_What needs to be done_
What is needed is the exact text of each line in the listing below from the one with "middle tip: (415, 260)" up to and including the one with "wrist: (335, 179)", and no pictures.

_Materials provided_
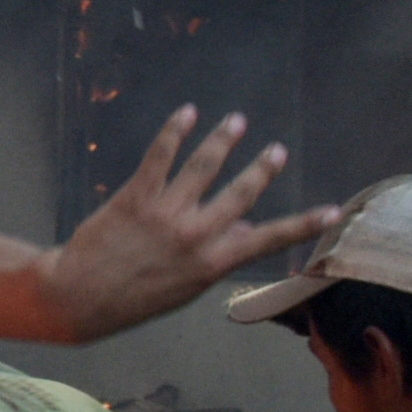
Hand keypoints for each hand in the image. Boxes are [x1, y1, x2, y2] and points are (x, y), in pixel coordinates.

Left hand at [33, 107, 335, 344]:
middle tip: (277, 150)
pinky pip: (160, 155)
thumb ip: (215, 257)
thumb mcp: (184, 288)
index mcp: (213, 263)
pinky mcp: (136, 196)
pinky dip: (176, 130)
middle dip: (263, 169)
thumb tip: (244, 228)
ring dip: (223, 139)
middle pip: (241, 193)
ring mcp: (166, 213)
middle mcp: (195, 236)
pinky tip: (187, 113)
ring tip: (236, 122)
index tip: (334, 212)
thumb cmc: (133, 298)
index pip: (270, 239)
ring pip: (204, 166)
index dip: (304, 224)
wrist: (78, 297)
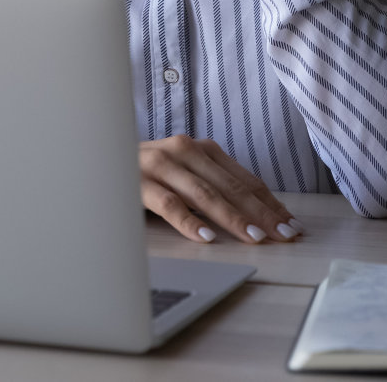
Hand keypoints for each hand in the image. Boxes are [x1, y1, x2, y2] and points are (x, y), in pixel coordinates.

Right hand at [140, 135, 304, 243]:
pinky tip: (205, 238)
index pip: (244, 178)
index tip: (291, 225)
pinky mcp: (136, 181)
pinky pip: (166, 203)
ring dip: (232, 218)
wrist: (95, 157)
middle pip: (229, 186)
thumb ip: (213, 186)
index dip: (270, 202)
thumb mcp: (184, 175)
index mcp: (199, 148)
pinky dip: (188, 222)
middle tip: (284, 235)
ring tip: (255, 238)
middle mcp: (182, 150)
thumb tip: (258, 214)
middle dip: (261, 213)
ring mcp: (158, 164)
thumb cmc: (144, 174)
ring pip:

==

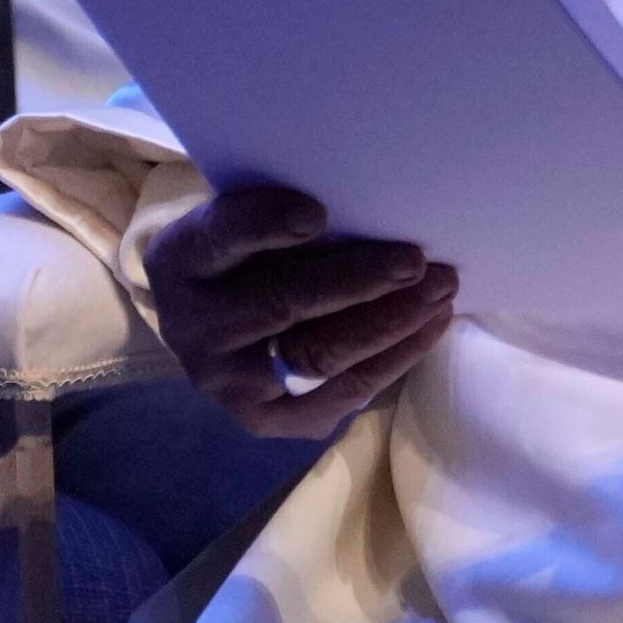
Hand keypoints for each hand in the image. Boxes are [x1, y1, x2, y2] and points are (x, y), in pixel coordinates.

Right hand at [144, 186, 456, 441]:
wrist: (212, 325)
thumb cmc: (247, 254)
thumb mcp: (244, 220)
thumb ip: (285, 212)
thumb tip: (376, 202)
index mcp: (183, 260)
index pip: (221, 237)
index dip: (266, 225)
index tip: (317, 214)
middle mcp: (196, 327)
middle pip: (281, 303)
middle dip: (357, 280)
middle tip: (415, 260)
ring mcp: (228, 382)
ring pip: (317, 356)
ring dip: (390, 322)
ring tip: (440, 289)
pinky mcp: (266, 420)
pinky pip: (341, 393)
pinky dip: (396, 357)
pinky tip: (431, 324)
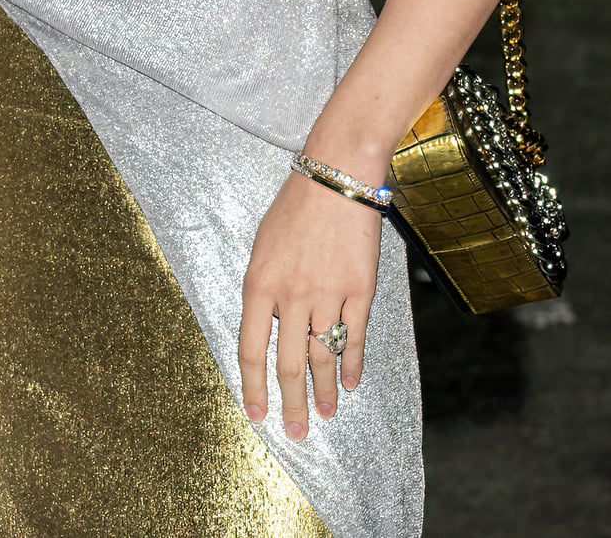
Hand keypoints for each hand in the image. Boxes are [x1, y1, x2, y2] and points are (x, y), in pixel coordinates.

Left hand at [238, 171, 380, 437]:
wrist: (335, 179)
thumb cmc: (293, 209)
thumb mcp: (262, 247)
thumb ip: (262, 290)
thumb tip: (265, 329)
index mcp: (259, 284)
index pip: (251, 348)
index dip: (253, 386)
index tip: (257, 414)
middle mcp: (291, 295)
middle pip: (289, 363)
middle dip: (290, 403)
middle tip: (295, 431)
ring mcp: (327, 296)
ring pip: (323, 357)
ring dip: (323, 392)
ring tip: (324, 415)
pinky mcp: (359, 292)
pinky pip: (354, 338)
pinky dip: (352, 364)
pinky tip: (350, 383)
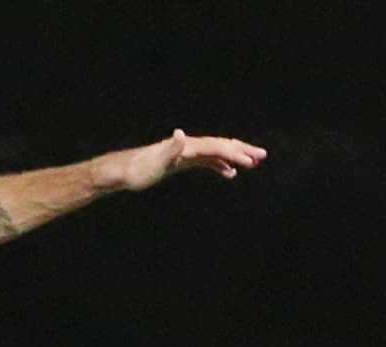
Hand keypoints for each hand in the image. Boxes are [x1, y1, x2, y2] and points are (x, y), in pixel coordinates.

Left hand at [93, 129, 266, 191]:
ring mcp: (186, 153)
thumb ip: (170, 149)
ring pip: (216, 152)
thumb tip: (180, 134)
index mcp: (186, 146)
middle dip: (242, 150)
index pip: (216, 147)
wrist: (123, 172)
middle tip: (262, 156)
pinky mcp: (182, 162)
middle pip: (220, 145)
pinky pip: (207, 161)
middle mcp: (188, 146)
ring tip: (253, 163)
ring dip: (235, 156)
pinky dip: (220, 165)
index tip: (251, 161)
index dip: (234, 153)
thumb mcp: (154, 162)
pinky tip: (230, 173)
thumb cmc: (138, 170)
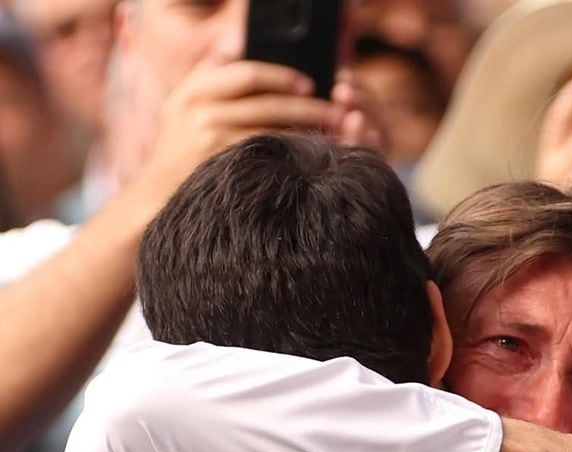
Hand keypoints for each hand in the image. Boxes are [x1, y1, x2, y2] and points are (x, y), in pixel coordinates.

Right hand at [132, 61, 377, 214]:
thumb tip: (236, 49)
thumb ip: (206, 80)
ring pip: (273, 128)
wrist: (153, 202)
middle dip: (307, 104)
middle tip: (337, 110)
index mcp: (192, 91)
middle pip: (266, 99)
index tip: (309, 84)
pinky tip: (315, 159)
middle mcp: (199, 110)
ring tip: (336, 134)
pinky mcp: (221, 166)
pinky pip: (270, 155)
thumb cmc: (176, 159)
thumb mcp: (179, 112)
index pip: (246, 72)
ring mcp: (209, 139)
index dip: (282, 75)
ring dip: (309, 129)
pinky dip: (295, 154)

==

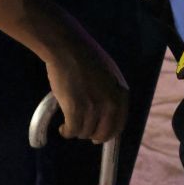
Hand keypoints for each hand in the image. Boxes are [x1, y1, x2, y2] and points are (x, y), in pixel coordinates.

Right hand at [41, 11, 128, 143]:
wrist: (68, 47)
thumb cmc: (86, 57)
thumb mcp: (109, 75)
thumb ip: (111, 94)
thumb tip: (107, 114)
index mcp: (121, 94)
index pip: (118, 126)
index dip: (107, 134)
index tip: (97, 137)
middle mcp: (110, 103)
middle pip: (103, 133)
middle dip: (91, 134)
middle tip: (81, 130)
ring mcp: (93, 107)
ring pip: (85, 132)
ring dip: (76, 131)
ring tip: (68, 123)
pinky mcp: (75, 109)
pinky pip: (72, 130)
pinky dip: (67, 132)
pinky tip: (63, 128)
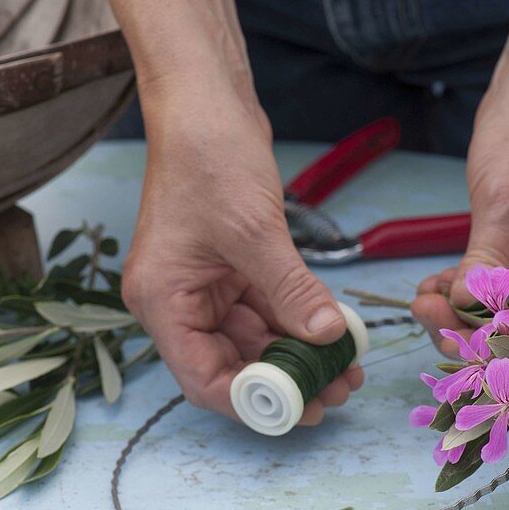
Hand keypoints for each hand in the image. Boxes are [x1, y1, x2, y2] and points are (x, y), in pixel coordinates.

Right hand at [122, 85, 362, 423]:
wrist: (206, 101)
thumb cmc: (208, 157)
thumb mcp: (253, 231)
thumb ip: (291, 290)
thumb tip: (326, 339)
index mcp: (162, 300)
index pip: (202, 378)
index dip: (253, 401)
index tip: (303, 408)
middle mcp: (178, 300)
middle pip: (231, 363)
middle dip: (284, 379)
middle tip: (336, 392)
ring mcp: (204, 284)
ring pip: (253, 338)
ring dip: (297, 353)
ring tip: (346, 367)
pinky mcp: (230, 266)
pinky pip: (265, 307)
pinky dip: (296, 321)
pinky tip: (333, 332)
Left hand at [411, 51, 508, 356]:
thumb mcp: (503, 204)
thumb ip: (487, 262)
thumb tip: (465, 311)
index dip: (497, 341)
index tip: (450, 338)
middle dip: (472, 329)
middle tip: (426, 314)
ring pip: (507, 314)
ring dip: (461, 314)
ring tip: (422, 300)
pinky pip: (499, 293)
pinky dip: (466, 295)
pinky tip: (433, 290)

_Exercise result_
middle tip: (415, 260)
ring mcp: (228, 382)
ring pip: (317, 356)
ring dip: (390, 322)
ring tip: (440, 289)
pinky mcp: (266, 420)
pinky pip: (341, 393)
pinky dip: (396, 357)
pinky tip: (431, 324)
Hand keypoints for each hand in the image. Boxes are [x1, y1, x2, y2] and points are (x, y), in pixel coordinates.

Left hand at [238, 171, 380, 437]:
wrist: (335, 179)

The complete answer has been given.